How many decimal digits are there, anyways?
Recently I was reviewing a PR opened by a colleague of mine and noticed a function like the following:
+ (BOOL)validateNumber:(NSString *)number {
NSCharacterSet *invertedDecimalDigitCharacterSet =
[[NSCharacterSet decimalDigitCharacterSet] invertedSet];
NSRange range = [number rangeOfCharacterFromSet:invertedDecimalDigitCharacterSet];
// Ensure that the given string is digits only
return range.location == NSNotFound
}
On a hunch, I checked the docs for decimalDigitCharacterSet
:
A character set containing the characters in the category of Decimal Numbers. … Informally, this set is the set of all characters used to represent the decimal values 0 through 9. These characters include, for example, the decimal digits of the Indic scripts and Arabic.
That’s definitely going to be trouble. validateNumber
is supposed to return YES
only when the input string is made
up of the decimal digits 0 through 9, but decimalDigitCharacterSet
includes every character in the Unicode category
Nd, also known as Decimal_Number (see the full list of categories here).
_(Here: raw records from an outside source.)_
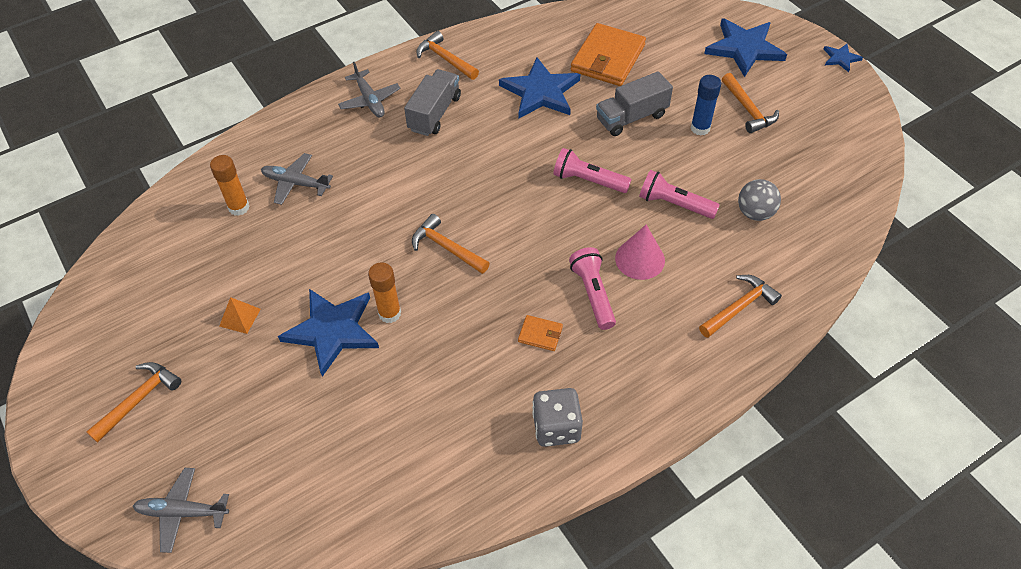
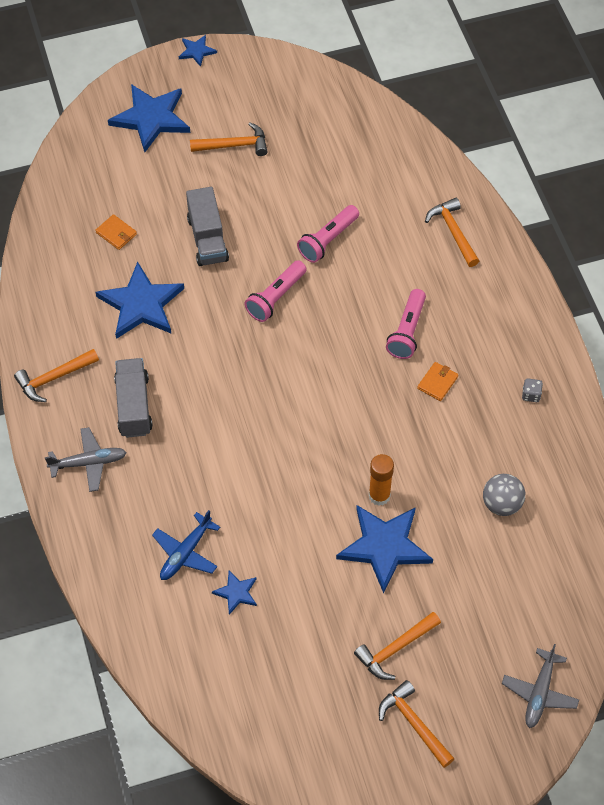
camera: 75 degrees left, 5 degrees up
(239, 207) = (200, 611): orange glue stick -> none
(240, 317) = (344, 625): orange pyramid -> none
(262, 228) = (236, 593): none -> blue star
(296, 183) = (186, 552): grey plane -> blue plane
(434, 113) = (134, 406): grey truck -> grey truck turned 45 degrees clockwise
(446, 248) = (317, 433): orange hammer -> orange hammer (395, 649)
(556, 427) = (531, 395): grey dice -> grey dice, size x0.48
(593, 294) = (407, 331): pink flashlight -> pink flashlight turned 75 degrees counterclockwise
(607, 58) = (116, 233): orange wallet -> orange wallet, size x0.45
(640, 259) = (381, 286): pink cone -> none
(700, 128) = (243, 190): blue glue stick -> none
(755, 213) = (358, 185): grey ball -> grey ball (501, 504)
Let’s try a few:
let s = CharacterSet.decimalDigits
// U+0031 DIGIT ONE
s.contains("1") // true as expected
// U+1D7D9 MATHEMATICAL DOUBLE-STRUCK DIGIT ONE
s.contains("𝟙") // true!
// U+0967 DEVANAGARI DIGIT ONE
s.contains("१") // true!
// U+1811 MONGOLIAN DIGIT ONE
s.contains("᠑") // true!
Note that for convenience I’m using Swift’s CharacterSet, which is bridged to NSCharacterSet
, so observations about
it apply equally to its Objective-C counterpart.
Clearly this isn’t doing what my colleague intended. Just how many of these Nd characters are there? It seems like we
ought to be able to simply ask the CharacterSet
how many elements it has with count
, but it doesn’t conform to
Collection
, nor does NSCharacterSet
support any simple means of obtaining the number of characters represented, so
we’ll just have to do it the hard way:
import Foundation
func sizeOf(set: CharacterSet) -> Int {
return (0...Int(0x10FFFF))
.compactMap { Unicode.Scalar($0) }
.filter { set.contains($0) }
.count
}
let s = CharacterSet.decimalDigits
print(sizeOf(set: s)) // 610
sizeOf(set:)
enumerates every code point from zero to the maximum valid value, 0x10FFFF, and checks whether each value
is in the set. compactMap
lets us ignore cases where Unicode.Scalar
returns nil
, as it does in the range 0xD800 to
0xDFFF, because these are invalid code points reserved for use as surrogates in UTF-16 (incidentally, UTF-16 is also the
reason that 0x10FFFF is the maximum valid code point).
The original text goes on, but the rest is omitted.